Pine beetle may cost Lakes, Cariboo up to 12,000 forestry jobs: report

Timber and job loss estimates found in a confidential ministry report are sharpening the debate on the future of B.C.'s timber supply.

Timber and job loss estimates found in a confidential ministry report are sharpening the debate on whether Victoria should relax forestry rules to ease the impact of the mountain pine beetle.

Houston’s timber-supply area was left out of the report, which focuses on four timber areas with a higher share of pine trees: the Lakes, Prince George, Quesnel and Williams Lake.

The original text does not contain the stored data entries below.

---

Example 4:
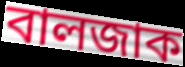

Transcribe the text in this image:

বালজাক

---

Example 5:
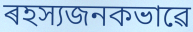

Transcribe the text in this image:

ৰহস্যজনকভাৱে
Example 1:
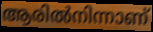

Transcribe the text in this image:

ആരിൽനിന്നാണ്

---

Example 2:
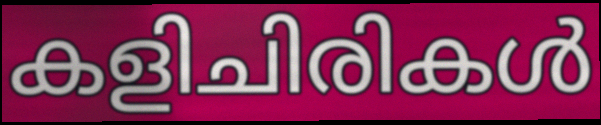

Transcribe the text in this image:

കളിചിരികൾ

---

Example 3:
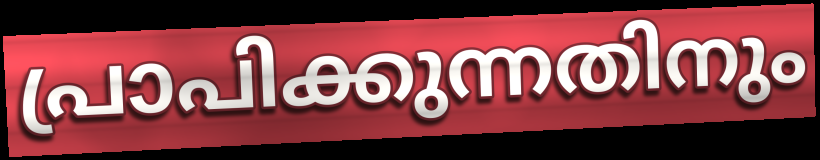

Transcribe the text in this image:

പ്രാപിക്കുന്നതിനും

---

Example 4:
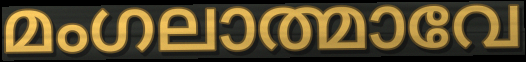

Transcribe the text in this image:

മംഗലാത്മാവേ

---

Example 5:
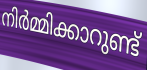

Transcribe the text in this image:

നിർമ്മിക്കാറുണ്ട്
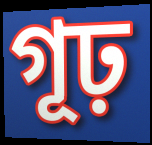
গূঢ়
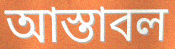
আস্তাবল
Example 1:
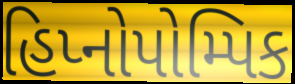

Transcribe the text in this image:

હિપ્નોપોમ્પિક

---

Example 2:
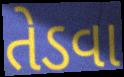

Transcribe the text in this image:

તેડવા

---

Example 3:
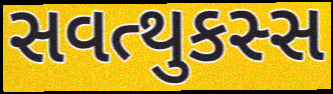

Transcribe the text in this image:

સવત્થુકસ્સ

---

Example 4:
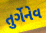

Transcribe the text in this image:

તુર્ગેનેવ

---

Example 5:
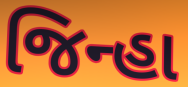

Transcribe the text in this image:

જિન્હા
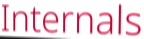
Internals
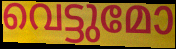
വെട്ടുമോ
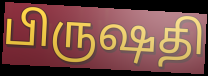
பிருஷதி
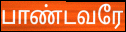
பாண்டவரே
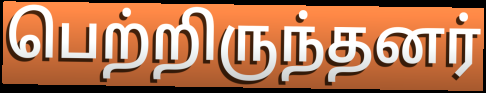
பெற்றிருந்தனர்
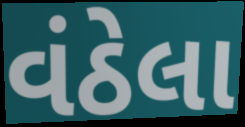
વંઠેલા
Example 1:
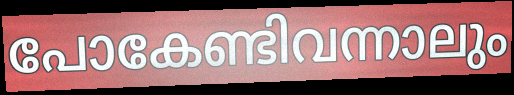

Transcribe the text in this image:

പോകേണ്ടിവന്നാലും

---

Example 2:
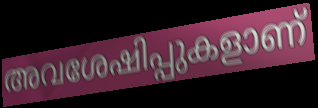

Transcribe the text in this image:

അവശേഷിപ്പുകളാണ്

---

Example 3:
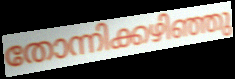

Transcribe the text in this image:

തോന്നിക്കഴിഞ്ഞു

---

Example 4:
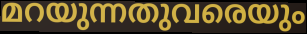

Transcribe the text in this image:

മറയുന്നതുവരെയും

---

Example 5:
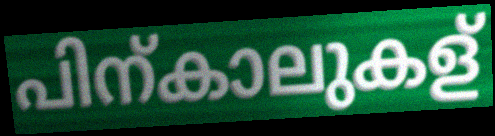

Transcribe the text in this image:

പിന്കാലുകള്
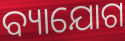
ବ୍ୟାଯୋଗ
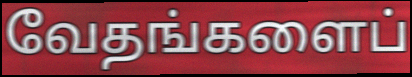
வேதங்களைப்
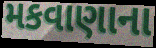
મકવાણાના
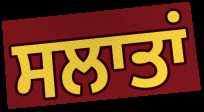
ਸਲਾਤਾਂ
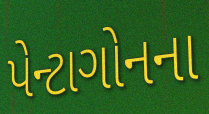
પેન્ટાગોનના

It estimates that without opening up protected areas and harvesting low-volume stands, up to 12,000 forestry jobs will disappear from the region.

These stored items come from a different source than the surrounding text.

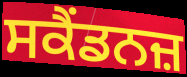
ਸਕੈਂਡਨਜ਼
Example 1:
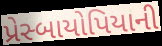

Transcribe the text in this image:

પ્રેસ્બાયોપિયાની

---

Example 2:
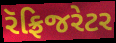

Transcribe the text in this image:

રૅફ્રિજરેટર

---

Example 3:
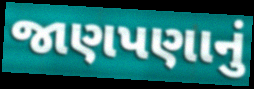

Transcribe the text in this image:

જાણપણાનું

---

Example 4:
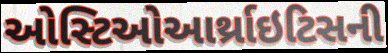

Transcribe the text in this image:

ઓસ્ટિઓઆર્થ્રાઇટિસની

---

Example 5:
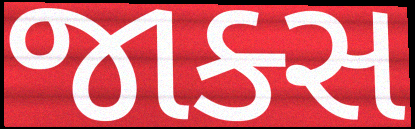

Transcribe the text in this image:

જાક્સ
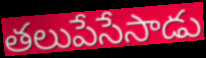
తలుపేసేసాడు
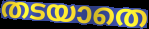
തടയാതെ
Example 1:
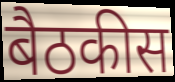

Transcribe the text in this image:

बैठकीस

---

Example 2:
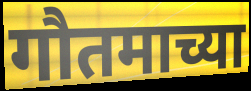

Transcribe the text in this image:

गौतमाच्या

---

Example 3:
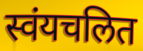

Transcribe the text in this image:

स्वंयचलित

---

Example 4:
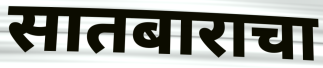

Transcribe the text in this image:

सातबाराचा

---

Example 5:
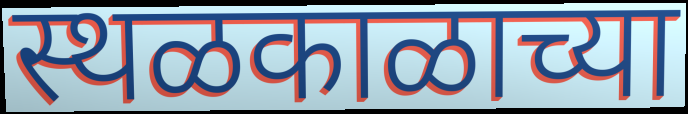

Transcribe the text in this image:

स्थळकाळाच्या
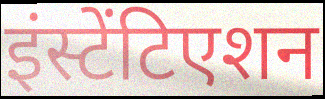
इंस्टेंटिएशन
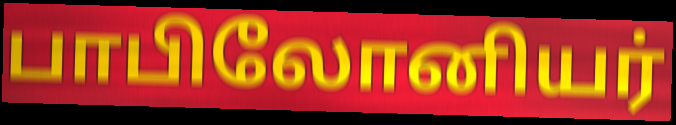
பாபிலோனியர்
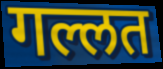
गल्लत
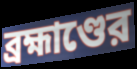
ব্রহ্মাণ্ডের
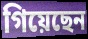
গিয়েছেন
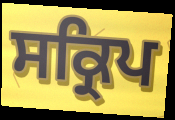
ਸਕ੍ਰਿਪ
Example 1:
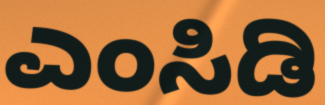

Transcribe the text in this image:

ಎಂಸಿಡಿ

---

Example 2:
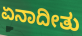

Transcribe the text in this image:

ಏನಾದೀತು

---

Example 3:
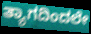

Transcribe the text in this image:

ತ್ಯಾಗದಿಂದಲೇ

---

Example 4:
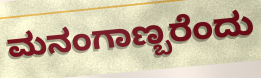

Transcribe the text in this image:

ಮನಂಗಾಣ್ಬರೆಂದು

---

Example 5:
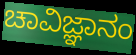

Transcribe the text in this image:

ಚಾವಿಜ್ಞಾನಂ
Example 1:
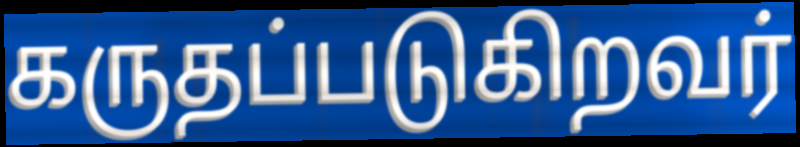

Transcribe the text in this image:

கருதப்படுகிறவர்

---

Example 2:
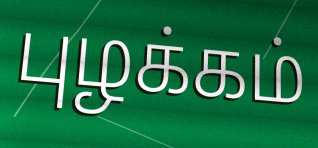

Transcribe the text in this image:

புழக்கம்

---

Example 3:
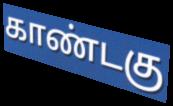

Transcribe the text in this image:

காண்டகு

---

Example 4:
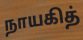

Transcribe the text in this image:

நாயகித்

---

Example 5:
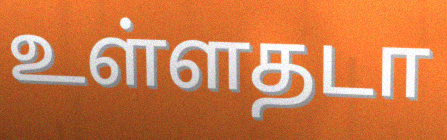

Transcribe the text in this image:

உள்ளதடா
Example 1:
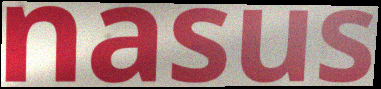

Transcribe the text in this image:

nasus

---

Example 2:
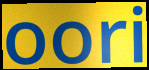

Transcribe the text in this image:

oori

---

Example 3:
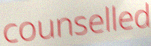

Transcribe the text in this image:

counselled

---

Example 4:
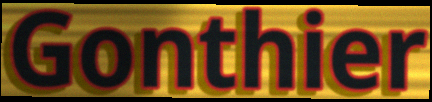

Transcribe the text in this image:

Gonthier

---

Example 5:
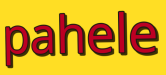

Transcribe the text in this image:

pahele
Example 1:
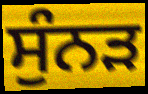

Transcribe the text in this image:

ਸੁੰਨੜ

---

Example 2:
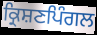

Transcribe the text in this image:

ਕ੍ਰਿਸ਼ਣਪਿੰਗਲ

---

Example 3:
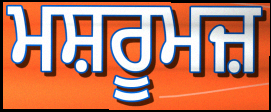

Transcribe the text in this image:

ਮਸ਼ਰੂਮਜ਼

Changing forestry rules could save up to 3,500 jobs, the report says, but that job-saving potential is much lower in the Lakes and Quesnel areas than in Prince George and Williams Lake.

Mayor Bill Holmberg says he’s so far unimpressed by the rules change proposed by the B.C. government.

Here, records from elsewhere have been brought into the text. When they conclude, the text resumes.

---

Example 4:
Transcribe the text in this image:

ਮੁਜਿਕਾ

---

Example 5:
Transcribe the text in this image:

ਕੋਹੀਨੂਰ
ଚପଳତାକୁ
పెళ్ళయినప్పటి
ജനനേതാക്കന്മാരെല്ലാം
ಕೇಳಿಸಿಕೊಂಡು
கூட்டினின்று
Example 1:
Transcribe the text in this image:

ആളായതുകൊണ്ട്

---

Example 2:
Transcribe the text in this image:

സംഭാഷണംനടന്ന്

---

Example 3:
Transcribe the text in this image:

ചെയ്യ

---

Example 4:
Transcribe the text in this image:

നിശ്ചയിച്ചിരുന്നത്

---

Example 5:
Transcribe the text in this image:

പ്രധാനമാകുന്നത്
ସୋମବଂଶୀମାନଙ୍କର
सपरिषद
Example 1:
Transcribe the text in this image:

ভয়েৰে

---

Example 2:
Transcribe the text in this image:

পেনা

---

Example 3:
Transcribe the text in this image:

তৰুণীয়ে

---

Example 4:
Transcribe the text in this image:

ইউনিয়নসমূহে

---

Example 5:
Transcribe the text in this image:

“It just seems a little heavy-handed right now,” he said. “And it’s become very political.”

Since the Burns Lake sawmill was destroyed by fire in January, a provincial recovery team led by forestry consultant and former B.C. “beetle boss” Bob Clark has been working on a plan that will secure enough timber for a rebuild.

That plan is not expected until May 1, but MLAs on the recovery team have already visited Houston and other northwest towns to float the main proposals.

Among the more controversial changes are plans to cut into future forestry reserves and relax logging restrictions in view corridors as well as protected wildlife and old-growth areas.

On April 16, Mayor Holmberg joined four other northwest mayors in sending Premier Christy Clark a letter saying they need a more detailed timber inventory before they can support the changes.

“We’re concerned that they’re making a quick decision based on some big pressure coming at them,” Holmberg said.

“I have some concerns about whether the numbers are real.”

Rob Newell, director of the Houston rural area, echoed those concerns.

“They want a quick fix,” he said. “And it’s maybe a little more involved or beyond the capacity of the people who are doing it to come up with solutions that will not only benefit Burns Lake, but avoid invading some of the other communities who will be stuck with the problem long-term.”

Newell said mayors and rural directors in the Regional District of Bulkley-Nechako have suggested the province look at other options for an industrial recovery in Burns Lake, including a smaller, community-operated sawmill and plans to make better use of low-grade timber.

Several First Nations in the Burns Lake area have already applied for a licence to cut low-grade timber that can supply existing pellet plants and any biofuels plants that may be built in the future.

“That’s the sort of thing you want to do,” said Mayor Holmberg, “Harvest the wood that’s no good for sawlogs anymore.”